Die Kernfunktionen eines derartigen Zentrums sollten damit jedenfalls umfassen:
Kontinuierliche thematisch strukturierte, hochverdichtete Spitzenberichterstattung an den Bundeskanzler/die Bundeskanzlerin/Leitungsebene Ressorts zu Bedrohungs-potentialen und relevanten Akteuren zur Schaffung eines kontinuierlich angemessenen Niveaus an „situational awareness“ und „preparedness“.
Warnmeldungen und dynamische Lageberichterstattung/Analyse im Bedrohungs-/ Schädigungsfall.
Vorbereitung und Unterstützung der Entscheidungen der Bundesregierung zur Vorbeugung, Abwehr oder Minimierung des schädigenden Ereignisses.
Fachspezifische Analysen für die zuständigen Bereiche in Bund und Ländern mit dem Ziel der Weiterentwicklung und Verfeinerung des Lageverständnisses und des Aufbaus/der Optimierung angemessener Schutz- und Gegenmaßnahmen.
Förderung der Ressort- sowie Bund-Länder-übergreifenden Kommunikation und Koordination zwischen den bestehenden Behörden in Lagefeststellung und Lagebeurteilung.
Fazit
Die zunehmende Komplexität und Interdependenz von Herausforderungen und Bedrohungen für unsere Sicherheit erfordert sachgerechte, leistungsfähige und resiliente Lage- und Entscheidungsstrukturen Strukturen auf nationaler wie internationaler Ebene.

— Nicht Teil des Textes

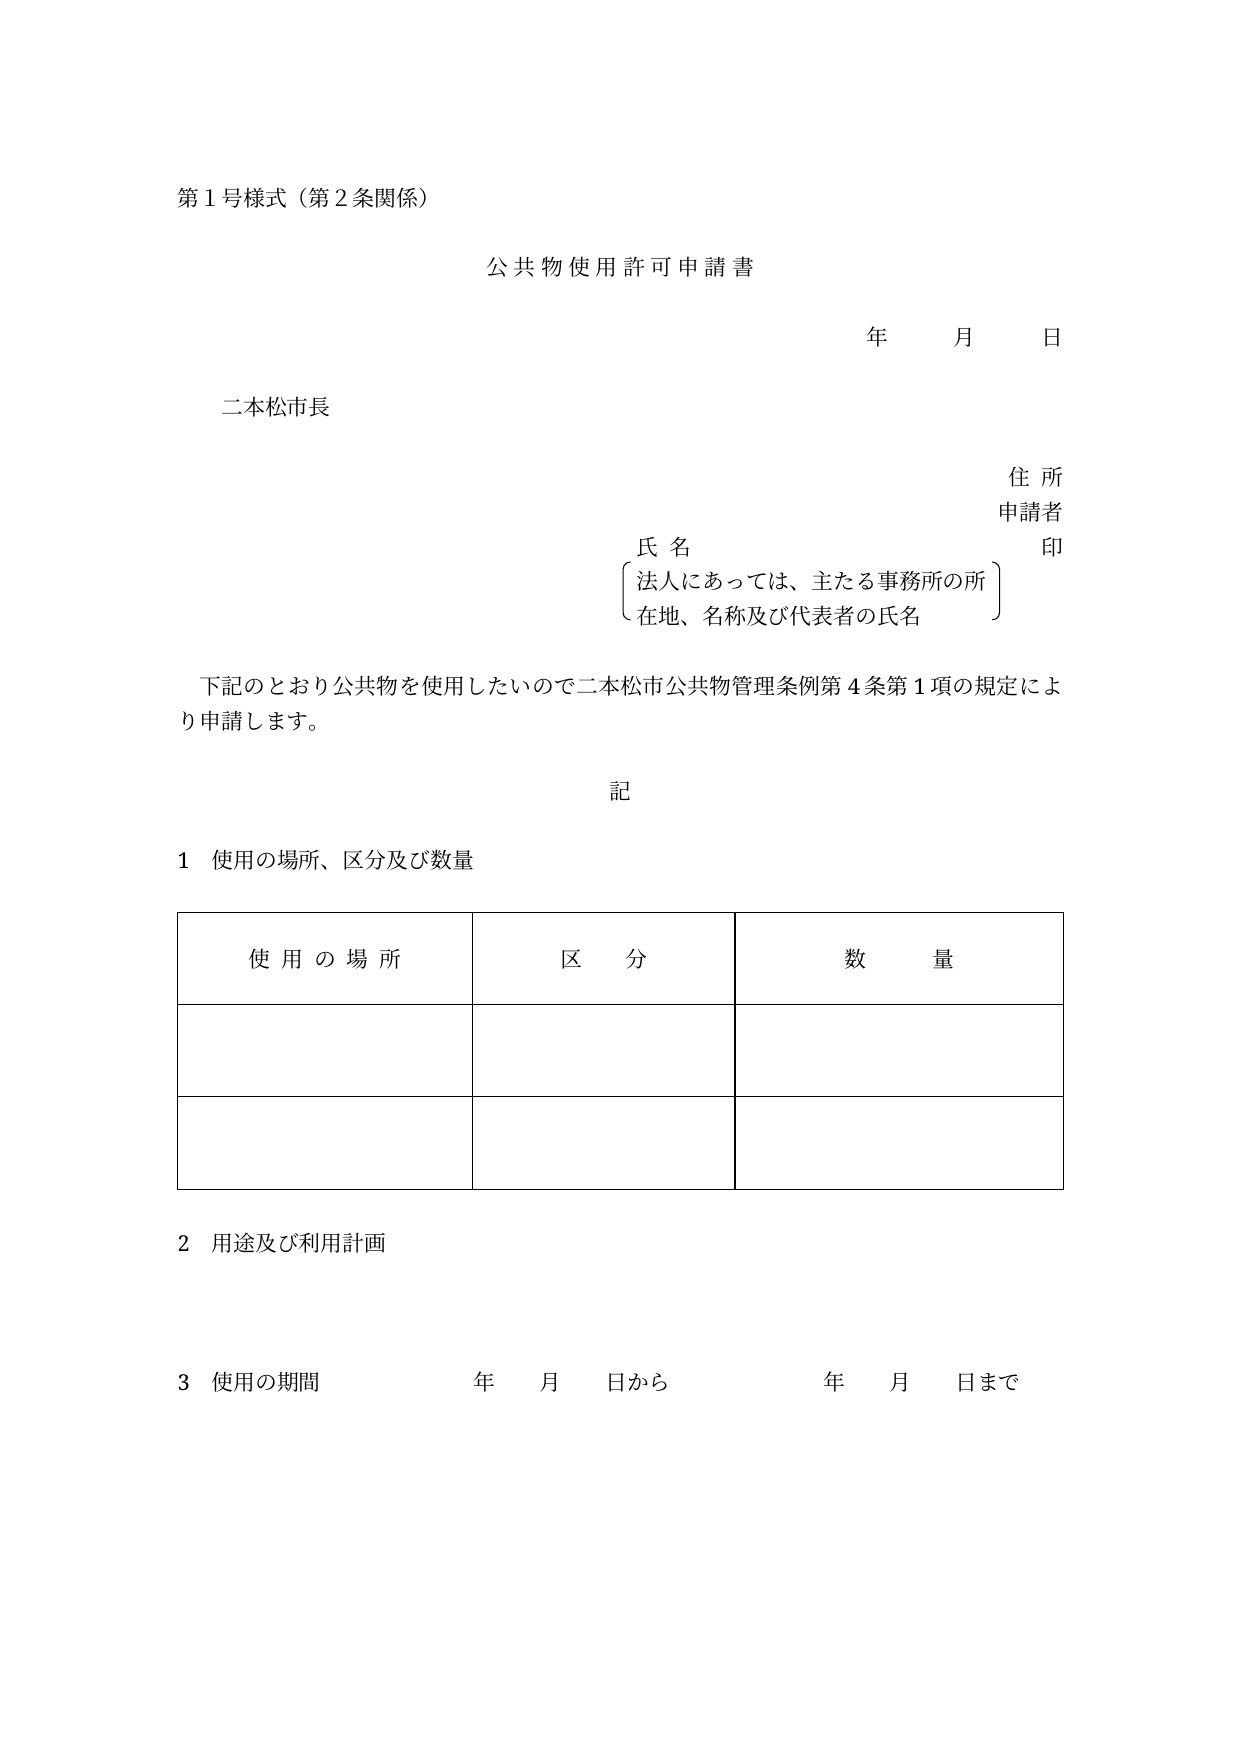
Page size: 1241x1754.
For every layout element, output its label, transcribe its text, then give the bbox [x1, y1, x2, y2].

text 住所 [177, 458, 1063, 493]
text 3 使用の期間 年 月 日から 年 月 日まで [177, 1364, 1063, 1399]
table_cell [736, 1097, 1063, 1188]
table_header 法人にあっては、主たる事務所の所在地、名称及び代表者の氏名 [636, 563, 988, 633]
text 二本松市長 [177, 388, 1063, 423]
text 公共物使用許可申請書 [177, 249, 1063, 284]
text 氏名 印 [177, 528, 1063, 563]
table_cell [178, 1097, 472, 1188]
table_header [177, 563, 636, 633]
text 申請者 [177, 493, 1063, 528]
table_header 使用の場所 [178, 913, 472, 1004]
text 1 使用の場所、区分及び数量 [177, 842, 1063, 877]
table_cell [473, 1097, 734, 1188]
table_cell [178, 1005, 472, 1096]
text 第１号様式（第２条関係） [177, 179, 1063, 214]
text 年 月 日 [177, 319, 1063, 353]
text 下記のとおり公共物を使用したいので二本松市公共物管理条例第4条第1項の規定により申請します。 [177, 668, 1063, 737]
table_header 数量 [736, 913, 1063, 1004]
text 2 用途及び利用計画 [177, 1224, 1063, 1259]
table_cell [736, 1005, 1063, 1096]
text 記 [177, 772, 1063, 807]
table_cell [473, 1005, 734, 1096]
table_header 区分 [473, 913, 734, 1004]
table_header [988, 563, 1063, 633]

Der GKND plädiert dafür, diese dringliche, wenngleich zugegebenermaßen schwierige und komplexe Aufgabe in der kommenden Legislaturperiode ebenso energisch wie pragmatisch und ergebnisorientiert anzugehen, und hofft, mit diesen notwendigerweise nur kursorischen Überlegungen einen Anstoß in diese Richtung geben zu können.